Effective January 1, 2001 preference must be given to COTS IA and IA-enabled IT products that have been evaluated and validated by any of the three evaluations listed above. Effective July 1, 2001 all products purchased by the government must have evaluated against the three evaluations listed above as they apply to the specific products. It is the responsibility of the Head of the U.S. Department or the Agency to ensure that the products purchased are validated as indicated in this policy.
NIST Special Publication 800-23
This document specifies both FIPS 140-2 and Common Criteria:
The NIST Special Publication 800-23 directive was written by NIST, and containing guidelines for Federal organizations concerning purchasing or acquiring security-related Information Technology (IT) products. The guidelines cover what Federal agencies need to know about computer security assurance and how computer security assurance is provided.
Computer security assurance provides confidence that security measures work as they are intended. Assurance also has different levels which can be supported through conformance testing, security evaluation, and trusted development methodologies.
There are two programs specifically called out in the SP 800-23 directive that are important in testing commercial products. They are the National Information Assurance Program (NIAP) Common Criteria Evaluation and Validation Program and NIST’s Cryptographic Module Validation Program (CMVP). NIAP is the U.S. CC scheme and CMVP is a program run jointly by NIST and the Canadian Security Establishment (CSE) for evaluating products against the FIPS 140-2 standard. Corsec specializes in both of these validations and offers classes to explain the procedures of successfully completing the validations.

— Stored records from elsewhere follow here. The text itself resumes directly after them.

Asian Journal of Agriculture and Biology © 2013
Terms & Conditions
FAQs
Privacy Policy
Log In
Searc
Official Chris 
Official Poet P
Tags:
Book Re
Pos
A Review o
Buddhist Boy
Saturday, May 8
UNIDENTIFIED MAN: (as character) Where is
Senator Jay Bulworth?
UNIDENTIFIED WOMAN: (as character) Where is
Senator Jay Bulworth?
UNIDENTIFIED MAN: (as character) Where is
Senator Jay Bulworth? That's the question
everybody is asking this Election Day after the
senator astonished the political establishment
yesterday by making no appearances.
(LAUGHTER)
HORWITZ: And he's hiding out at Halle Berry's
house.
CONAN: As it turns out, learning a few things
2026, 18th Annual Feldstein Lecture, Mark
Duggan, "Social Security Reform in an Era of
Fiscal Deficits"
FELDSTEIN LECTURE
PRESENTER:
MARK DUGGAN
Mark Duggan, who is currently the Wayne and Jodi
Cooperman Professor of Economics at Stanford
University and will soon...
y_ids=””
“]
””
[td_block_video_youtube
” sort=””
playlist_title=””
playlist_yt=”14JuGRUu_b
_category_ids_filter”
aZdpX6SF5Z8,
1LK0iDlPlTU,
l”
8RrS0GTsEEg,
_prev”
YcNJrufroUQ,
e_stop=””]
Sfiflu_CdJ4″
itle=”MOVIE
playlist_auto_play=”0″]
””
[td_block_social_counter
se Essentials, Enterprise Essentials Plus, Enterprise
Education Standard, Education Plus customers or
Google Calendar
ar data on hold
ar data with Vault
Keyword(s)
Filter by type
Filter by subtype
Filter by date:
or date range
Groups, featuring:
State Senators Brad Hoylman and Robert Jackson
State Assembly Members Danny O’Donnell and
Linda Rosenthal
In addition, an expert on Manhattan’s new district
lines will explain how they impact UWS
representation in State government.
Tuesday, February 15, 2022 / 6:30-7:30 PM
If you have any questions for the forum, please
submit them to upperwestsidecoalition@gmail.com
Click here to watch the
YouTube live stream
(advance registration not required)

Another important aspect of selecting a product is finding one that meets the security needs of the entire system. NIST SP 800-23 provides guidance on selecting the appropriate level of validation. If a system is considered to be a high risk environment, a product that has a lower FIPS level or EAL should not be chosen. Similarly, a low risk environment will not necessarily need a product that is evaluated for high risk environments.
Lastly, before selecting a product, a federal agency or department must consider the entire system. If an agency purchases a product that has been evaluated for high risk environments, it does not necessarily mean that the system will be secure for high risks. If the products do not integrate together securely, then the system is only as secure as the weakest connection because it only takes a single vulnerability to compromise a system.